------ Document excerpt ------

There is considerable interest in applying GRACE to mountain glaciers because these systems are making large contributions to rising sea level (Meier and others, 2007) and will likely play a large role in the budget of cryospheric contributions to sea-level change in the coming century (Meehl and others, 2007). Two early studies examined a subset of global spherical harmonic solutions for regions surrounding the Gulf of Alaska. Estimated mass changes were −112 ± 20 Gt a−1 between 2002 and 2004 (Tamisiea and others, 2005), and −101 ± 22 Gt a−1 for 2002–05 (Chen and others, 2006). Another study used similar techniques to assess the mass changes of mountain glaciers of the Patagonia icefields of South America using GRACE (Chen and others, 2007).

In a companion study, we obtained high-resolution (2 arc-degrees and 10 day sampling) GRACE mascon solutions for Gulf of Alaska glaciers, yielding a regional mass balance of −84.0± 5.0 Gt a−1 for the period April 2003–07 (Luthcke and others, 2008). These solutions were the first to make explicit corrections for the viscous component of post-Little Ice Age GIA occurring in this region (Larsen and others, 2005), and the first to incorporate atmospheric, tidal, terrestrial water and other mass-change datasets into the forward-modeling procedure. These important processing steps reduce errors due to non-glacier sources of mass change. The mass trends of Luthcke and others (2008) agree qualitatively with ground measurements and aircraft altimetry data (Arendt and others, 2002), but a rigorous comparison between GRACE and other independent datasets has not been carried out.

In this study we present aircraft laser altimetry data collected during 2000–05 and compare these with repeat flight paths acquired in 2007, in the St Elias Mountains of Alaska, USA, and Yukon, Canada. We use these data to estimate the regional mass balance of glaciers in the St Elias Mountains between September 2003 and August 2007, in order to validate GRACE mascon estimates against independent but concurrent measurements. A detailed budget of errors in mass-change estimates from GRACE and aircraft altimetry data is presented. We discuss future applications of this technique to other rapidly changing mountain glacier systems.

------

:: Exercise requirements ::
1: Output the glacier mass-balance passage word for word from "There is considerable" to "(Chen and others, 2007).".
2: Write the next part of the glacier mass-balance passage, picking up right after its last sentence.
The stored entries have no role in this work.

------ Information given ------

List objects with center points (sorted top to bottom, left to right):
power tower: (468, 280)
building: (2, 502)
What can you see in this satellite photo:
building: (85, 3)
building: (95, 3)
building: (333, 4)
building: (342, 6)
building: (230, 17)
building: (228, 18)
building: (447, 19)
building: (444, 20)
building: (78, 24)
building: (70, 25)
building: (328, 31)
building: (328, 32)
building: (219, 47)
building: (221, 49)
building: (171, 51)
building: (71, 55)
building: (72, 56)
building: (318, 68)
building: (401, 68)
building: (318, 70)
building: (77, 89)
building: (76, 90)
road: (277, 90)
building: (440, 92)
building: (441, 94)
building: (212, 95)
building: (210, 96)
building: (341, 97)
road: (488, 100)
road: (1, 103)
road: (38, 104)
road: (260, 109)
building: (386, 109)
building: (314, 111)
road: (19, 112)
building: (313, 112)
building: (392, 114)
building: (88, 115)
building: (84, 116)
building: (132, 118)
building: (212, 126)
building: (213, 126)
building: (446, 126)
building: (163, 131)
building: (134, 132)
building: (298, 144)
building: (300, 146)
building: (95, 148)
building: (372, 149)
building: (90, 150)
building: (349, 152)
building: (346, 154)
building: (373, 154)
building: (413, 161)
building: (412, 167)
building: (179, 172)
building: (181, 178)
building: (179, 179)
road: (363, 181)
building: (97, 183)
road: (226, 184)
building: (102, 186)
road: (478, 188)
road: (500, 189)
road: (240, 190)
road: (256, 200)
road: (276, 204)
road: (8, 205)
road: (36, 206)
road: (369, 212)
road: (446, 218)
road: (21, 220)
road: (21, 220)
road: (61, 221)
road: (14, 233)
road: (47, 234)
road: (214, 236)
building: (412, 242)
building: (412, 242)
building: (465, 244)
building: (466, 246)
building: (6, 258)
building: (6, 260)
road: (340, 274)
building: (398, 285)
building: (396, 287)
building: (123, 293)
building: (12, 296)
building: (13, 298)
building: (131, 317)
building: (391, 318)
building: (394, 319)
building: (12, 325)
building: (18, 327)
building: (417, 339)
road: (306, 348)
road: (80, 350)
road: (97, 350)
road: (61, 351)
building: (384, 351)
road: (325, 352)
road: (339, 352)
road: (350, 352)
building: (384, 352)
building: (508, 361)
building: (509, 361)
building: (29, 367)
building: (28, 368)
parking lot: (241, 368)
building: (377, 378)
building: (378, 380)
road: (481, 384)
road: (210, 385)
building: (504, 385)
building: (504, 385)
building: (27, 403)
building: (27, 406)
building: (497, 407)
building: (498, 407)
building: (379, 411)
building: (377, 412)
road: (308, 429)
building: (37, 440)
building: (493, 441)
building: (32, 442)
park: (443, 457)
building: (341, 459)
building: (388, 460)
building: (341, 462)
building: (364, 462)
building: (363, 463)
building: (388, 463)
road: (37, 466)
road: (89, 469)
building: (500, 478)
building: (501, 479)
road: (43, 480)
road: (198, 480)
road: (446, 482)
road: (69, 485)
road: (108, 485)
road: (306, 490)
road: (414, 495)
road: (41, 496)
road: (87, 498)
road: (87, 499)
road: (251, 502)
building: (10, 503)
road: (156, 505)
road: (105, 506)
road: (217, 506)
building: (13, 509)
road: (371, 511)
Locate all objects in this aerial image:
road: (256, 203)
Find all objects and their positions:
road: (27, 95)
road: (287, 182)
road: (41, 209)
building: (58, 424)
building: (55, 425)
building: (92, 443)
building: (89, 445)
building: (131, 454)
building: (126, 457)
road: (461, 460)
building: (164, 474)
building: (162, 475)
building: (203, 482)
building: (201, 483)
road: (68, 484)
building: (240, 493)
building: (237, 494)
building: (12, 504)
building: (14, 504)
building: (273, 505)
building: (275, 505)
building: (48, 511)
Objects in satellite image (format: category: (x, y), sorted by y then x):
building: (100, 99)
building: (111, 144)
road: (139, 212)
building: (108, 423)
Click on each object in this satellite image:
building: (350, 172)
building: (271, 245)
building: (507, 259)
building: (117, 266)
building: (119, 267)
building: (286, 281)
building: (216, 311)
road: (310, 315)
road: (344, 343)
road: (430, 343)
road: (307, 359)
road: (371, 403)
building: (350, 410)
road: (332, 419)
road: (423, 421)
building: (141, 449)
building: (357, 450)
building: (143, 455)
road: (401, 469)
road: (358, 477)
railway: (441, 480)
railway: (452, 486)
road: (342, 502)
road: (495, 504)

------

:: Answer list ::
1:
There is considerable interest in applying GRACE to mountain glaciers because these systems are making large contributions to rising sea level (Meier and others, 2007) and will likely play a large role in the budget of cryospheric contributions to sea-level change in the coming century (Meehl and others, 2007). Two early studies examined a subset of global spherical harmonic solutions for regions surrounding the Gulf of Alaska. Estimated mass changes were −112 ± 20 Gt a−1 between 2002 and 2004 (Tamisiea and others, 2005), and −101 ± 22 Gt a−1 for 2002–05 (Chen and others, 2006). Another study used similar techniques to assess the mass changes of mountain glaciers of the Patagonia icefields of South America using GRACE (Chen and others, 2007).

2:
Data and Methods

Geographic setting

Measurements were obtained for glaciers of the St Elias Mountains of Alaska (Fig. 1). Our definition of the St Elias Mountains follows Arendt and others (2002), but we do not include ice in the Fairweather Mountains because of the lack of sufficient altimetry data matching the GRACE measurement time interval in this region. Sixty percent of glacier surface area outlines were obtained from manual digitization of Landsat 7 Enhanced Thematic Mapper Plus (ETM+) imagery obtained between 1999 and 2001 (US National Snow and Ice Data Center/World Data Center for Glaciology, The remaining ice areas were determined by overlaying glacier outlines digitized from topographic maps onto the same Landsat 7 ETM+ images from August 2000. These outlines were then edited to match ice extents on the Landsat images.

Fig. 1. Location of the St Elias Mountains, Alaska, USA, and Yukon, Canada. Glaciers in this region (shown in black) cover an area of 32900 km2. Red rectangles outline the dimensions of GRACE mascons 6, 7 and 10 from Luthcke and others (2008). Glaciers within the mascons but not part of our study area are shown in gray. White line marks the Canada/USA border.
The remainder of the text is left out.